Ainda de acordo com o profissional, em função da nova classificação da OMS, um atestado normalmente garante afastamento imediato de profissionais diagnosticados com a síndrome de Burnout. Agora, o apoio da empresa não pode parar aí, certo? Então, como recebê-lo na sua volta à rotina de trabalho?

O acolhimento a esses trabalhadores pode ser feito por meio de estratégias e programas de readaptação, como reavaliação das atividades, retorno gradual de carga horária e avaliação do processo de trabalho. “Com essas atitudes, as chances de o retorno ao trabalho ser bem-sucedido são muito maiores”, recomenda Lessa.

Responsabilização

Segundo o advogado trabalhista Emanuell Oliveira, as empresas podem ser responsabilizadas judicialmente em casos de colaboradores diagnosticados com a síndrome de Burnout. “Como se trata de doença ocupacional, é direito do trabalhador pleitear, na Justiça do Trabalho, a reparação aos danos morais e materiais causados. Cabe, inclusive, o requerimento de rescisão direta do contrato de trabalho em decorrência do tratamento sofrido pelo empregado, nos termos do art.483 da CLT”, explica.

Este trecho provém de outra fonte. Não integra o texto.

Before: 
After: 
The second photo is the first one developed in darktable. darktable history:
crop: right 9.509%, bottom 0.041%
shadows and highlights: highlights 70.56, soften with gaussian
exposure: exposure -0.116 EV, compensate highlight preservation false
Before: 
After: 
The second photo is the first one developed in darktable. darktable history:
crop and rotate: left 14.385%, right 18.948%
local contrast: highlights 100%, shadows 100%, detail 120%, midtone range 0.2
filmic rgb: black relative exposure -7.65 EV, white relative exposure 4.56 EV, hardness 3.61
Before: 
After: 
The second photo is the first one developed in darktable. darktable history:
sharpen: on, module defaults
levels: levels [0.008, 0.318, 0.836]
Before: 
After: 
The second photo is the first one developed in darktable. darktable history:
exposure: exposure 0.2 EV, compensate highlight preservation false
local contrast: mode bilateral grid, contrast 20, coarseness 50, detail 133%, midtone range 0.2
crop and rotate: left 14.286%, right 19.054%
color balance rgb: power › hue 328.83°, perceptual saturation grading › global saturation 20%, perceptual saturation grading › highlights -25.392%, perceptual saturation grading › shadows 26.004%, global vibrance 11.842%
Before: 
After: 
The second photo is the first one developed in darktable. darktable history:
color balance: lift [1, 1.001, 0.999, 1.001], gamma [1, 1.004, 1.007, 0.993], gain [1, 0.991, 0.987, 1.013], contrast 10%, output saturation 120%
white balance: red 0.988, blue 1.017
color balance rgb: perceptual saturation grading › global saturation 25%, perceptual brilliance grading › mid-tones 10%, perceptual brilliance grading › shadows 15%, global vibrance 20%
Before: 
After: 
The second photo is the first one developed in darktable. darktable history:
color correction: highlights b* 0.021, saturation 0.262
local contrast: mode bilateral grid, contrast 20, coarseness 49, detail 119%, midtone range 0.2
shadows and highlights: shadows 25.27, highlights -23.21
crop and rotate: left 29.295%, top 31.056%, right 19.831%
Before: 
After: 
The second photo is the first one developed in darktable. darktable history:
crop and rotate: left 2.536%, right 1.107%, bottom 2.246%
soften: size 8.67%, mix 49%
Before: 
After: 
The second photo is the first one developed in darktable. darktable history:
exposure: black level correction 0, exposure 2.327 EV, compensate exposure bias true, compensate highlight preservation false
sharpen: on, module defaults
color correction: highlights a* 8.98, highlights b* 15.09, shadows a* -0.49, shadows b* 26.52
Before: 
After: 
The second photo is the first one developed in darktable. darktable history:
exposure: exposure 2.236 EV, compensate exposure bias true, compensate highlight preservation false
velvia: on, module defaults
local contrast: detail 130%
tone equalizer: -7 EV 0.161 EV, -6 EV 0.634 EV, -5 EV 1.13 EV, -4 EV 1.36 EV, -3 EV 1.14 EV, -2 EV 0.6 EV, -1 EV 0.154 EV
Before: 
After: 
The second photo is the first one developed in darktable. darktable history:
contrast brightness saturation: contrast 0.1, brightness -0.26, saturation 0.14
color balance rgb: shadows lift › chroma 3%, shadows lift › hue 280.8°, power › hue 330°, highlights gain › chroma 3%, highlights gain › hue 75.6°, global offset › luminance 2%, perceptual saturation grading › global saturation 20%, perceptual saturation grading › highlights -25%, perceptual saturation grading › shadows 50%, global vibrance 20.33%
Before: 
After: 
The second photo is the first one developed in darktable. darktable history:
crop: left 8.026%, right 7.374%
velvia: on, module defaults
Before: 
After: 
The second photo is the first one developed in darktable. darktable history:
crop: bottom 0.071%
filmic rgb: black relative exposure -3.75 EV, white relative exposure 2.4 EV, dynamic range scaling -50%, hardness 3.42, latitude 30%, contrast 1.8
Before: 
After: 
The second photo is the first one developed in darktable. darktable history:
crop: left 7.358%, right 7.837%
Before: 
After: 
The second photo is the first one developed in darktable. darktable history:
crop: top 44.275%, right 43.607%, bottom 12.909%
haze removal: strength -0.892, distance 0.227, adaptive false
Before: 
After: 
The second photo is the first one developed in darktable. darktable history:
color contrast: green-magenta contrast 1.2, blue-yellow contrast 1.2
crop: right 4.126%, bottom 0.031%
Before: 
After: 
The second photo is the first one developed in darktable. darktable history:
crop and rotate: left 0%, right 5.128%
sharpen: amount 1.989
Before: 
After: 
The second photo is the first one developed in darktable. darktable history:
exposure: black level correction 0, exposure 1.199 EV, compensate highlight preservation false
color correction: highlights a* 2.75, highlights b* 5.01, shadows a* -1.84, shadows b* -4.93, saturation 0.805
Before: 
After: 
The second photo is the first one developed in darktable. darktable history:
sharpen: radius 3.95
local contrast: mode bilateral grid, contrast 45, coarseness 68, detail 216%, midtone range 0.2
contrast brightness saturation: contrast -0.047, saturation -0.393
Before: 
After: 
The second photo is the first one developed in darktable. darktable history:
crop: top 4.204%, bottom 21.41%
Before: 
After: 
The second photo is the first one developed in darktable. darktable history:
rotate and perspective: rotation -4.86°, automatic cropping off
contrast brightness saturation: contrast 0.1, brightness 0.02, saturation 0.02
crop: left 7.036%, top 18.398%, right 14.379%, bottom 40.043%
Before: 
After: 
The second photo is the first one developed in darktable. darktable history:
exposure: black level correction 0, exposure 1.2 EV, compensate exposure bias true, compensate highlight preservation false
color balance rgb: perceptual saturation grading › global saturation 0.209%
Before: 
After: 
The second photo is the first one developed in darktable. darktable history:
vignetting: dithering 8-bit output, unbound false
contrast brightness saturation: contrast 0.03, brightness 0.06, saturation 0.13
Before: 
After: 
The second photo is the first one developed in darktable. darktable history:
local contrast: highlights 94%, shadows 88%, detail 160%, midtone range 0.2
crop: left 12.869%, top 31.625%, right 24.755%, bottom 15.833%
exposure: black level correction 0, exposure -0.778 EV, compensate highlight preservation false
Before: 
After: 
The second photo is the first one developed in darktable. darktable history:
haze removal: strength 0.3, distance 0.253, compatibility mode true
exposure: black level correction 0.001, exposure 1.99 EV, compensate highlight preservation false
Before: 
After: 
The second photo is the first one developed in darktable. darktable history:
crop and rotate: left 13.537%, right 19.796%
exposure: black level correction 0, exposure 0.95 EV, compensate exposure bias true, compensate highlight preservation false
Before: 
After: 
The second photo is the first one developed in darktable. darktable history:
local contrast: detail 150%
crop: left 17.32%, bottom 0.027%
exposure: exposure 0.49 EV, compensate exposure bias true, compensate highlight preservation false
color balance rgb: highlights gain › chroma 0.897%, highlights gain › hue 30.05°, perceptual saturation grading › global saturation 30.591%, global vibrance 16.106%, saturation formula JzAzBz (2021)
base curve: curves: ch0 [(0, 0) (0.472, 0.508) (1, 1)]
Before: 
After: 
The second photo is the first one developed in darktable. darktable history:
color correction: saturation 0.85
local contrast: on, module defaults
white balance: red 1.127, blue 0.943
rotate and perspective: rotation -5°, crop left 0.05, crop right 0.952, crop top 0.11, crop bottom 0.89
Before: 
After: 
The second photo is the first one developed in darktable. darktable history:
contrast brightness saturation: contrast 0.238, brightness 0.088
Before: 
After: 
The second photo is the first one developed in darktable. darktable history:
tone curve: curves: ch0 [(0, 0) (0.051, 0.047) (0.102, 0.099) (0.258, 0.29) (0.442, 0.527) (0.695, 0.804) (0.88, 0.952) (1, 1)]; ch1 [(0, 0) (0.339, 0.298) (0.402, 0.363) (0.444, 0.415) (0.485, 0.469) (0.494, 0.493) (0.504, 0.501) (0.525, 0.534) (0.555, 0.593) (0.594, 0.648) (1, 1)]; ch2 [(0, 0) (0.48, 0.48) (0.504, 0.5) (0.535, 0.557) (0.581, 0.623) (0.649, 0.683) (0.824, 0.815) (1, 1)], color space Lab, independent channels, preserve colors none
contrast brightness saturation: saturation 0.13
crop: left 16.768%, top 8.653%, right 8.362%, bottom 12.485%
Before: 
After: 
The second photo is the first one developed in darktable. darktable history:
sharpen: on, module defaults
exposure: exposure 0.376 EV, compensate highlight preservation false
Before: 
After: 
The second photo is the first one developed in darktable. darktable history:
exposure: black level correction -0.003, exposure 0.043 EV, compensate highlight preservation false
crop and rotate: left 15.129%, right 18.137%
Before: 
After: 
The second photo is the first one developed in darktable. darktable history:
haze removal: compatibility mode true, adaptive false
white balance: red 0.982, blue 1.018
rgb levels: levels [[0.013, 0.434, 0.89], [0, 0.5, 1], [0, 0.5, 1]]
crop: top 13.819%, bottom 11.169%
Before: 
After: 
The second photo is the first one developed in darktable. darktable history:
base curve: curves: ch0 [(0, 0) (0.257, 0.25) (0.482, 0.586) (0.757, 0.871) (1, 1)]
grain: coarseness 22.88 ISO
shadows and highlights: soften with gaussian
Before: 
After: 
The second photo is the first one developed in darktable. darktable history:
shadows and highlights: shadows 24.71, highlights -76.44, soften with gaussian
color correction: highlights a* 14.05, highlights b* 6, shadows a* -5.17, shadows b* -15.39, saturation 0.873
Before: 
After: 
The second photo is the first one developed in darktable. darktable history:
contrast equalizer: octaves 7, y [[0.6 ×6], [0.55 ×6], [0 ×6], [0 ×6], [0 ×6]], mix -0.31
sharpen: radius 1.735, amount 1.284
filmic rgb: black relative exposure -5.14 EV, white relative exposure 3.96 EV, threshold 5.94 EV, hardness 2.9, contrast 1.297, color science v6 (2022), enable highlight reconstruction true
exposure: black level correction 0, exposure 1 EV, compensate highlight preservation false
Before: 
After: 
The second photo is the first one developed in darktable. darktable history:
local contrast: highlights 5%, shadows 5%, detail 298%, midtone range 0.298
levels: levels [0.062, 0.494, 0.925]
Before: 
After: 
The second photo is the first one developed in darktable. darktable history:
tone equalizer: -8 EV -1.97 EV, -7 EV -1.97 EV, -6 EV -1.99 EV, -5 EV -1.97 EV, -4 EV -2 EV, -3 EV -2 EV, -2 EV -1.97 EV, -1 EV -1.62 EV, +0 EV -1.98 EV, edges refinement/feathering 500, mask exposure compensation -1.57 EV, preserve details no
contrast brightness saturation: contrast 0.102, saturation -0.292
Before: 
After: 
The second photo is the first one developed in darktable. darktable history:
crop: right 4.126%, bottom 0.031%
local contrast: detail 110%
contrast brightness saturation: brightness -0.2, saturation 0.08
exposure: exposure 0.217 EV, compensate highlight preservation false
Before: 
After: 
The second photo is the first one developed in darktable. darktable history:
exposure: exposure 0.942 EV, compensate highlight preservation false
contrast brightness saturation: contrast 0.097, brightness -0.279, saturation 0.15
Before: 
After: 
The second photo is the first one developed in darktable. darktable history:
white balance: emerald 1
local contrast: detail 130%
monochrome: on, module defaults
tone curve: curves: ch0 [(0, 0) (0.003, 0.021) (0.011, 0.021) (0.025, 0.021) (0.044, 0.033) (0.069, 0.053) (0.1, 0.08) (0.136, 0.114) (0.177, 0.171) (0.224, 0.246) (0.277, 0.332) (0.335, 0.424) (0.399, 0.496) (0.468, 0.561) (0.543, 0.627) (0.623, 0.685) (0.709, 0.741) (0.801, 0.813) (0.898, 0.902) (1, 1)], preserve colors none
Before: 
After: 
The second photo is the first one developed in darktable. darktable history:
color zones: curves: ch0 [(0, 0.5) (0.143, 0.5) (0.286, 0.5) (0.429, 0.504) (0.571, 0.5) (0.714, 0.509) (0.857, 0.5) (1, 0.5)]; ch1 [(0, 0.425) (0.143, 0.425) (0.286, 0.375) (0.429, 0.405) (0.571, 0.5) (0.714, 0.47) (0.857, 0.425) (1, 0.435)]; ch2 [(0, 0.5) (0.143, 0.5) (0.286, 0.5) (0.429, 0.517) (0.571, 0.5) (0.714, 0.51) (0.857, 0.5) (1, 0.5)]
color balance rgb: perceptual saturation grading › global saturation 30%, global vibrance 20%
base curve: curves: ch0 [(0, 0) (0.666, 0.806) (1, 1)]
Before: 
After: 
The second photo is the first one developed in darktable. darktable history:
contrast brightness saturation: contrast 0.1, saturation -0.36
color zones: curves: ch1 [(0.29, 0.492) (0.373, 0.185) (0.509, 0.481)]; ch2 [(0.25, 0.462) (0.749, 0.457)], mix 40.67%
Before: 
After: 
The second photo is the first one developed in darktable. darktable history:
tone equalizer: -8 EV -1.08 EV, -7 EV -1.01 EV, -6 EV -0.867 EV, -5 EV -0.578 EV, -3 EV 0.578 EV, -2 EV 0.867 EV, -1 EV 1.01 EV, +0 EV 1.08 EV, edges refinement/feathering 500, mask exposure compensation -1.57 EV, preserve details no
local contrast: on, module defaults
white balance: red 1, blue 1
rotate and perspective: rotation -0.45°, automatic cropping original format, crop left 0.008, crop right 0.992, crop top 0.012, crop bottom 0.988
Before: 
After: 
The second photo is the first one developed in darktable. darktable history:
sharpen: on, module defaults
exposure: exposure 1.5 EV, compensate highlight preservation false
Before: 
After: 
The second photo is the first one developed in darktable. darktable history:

“Já os danos morais ocorrem em razão da própria doença adquirida no trabalho, enquanto os danos materiais são oriundos de qualquer prejuízo financeiro decorrente da situação que o trabalhador tenha sofrido, envolvendo o custeio de medicamentos e tratamento psicoterápico”, afirma.

Segundo Oliveira, pesquisa realizada pelo médico do trabalho Marcos Henrique Mendanha informa que o dano moral médio nas ações que chegam ao TST (Tribunal Superior do Trabalho) em razão da síndrome gira em torno de R$ 53.239,16. “Cabe ressaltar aqui que o valor é fixado de acordo com cada caso, que é avaliado individualmente”, complementa o advogado.

Oliveira destaca que, para responsabilizar a empresa judicialmente, o profissional deve seguir três passos: primeiro, atestar que existe malefício psíquico ao trabalhador. Segundo, comprovar que o dano à saúde mental ocorreu em decorrência do exercício de sua atividade profissional. Por fim, comprovar culpa empresarial, que é atestada quando estão presentes os dois primeiros requisitos.

Emanuell Oliveira - Pauta_Burnout

Advogado faz considerações acerca de responsabilização judicial

“Até 15 dias, o trabalhador continua recebendo seu salário pela empresa. Já se o período de afastamento for superior ele deverá ser encaminhado ao INSS (Instituto Nacional do Seguro Social) com a devida emissão de CAT (Comunicação de Acidente de Trabalho). Assim, o colaborador conseguirá comprovar que adquiriu doença profissional à previdência e requerer auxílio doença acidentário”, explica.

“Em hipótese de a empresa se negar a emitir o CAT, o próprio trabalhador, o seu médico, a entidade sindical ou qualquer autoridade pública poderá fazer a comunicação virtualmente à previdência social”, finaliza.

Empresas devem criar ambiente saudável de trabalho

Ações como palestras e workshops sobre saúde mental também podem ajudar a criar uma cultura organizacional que respeite o espaço dos colaboradores. Com essas iniciativas, as empresas evitam o afastamento de funcionários, ajudam a manter uma cultura organizacional mais humana e também contribuem para a retenção de talentos.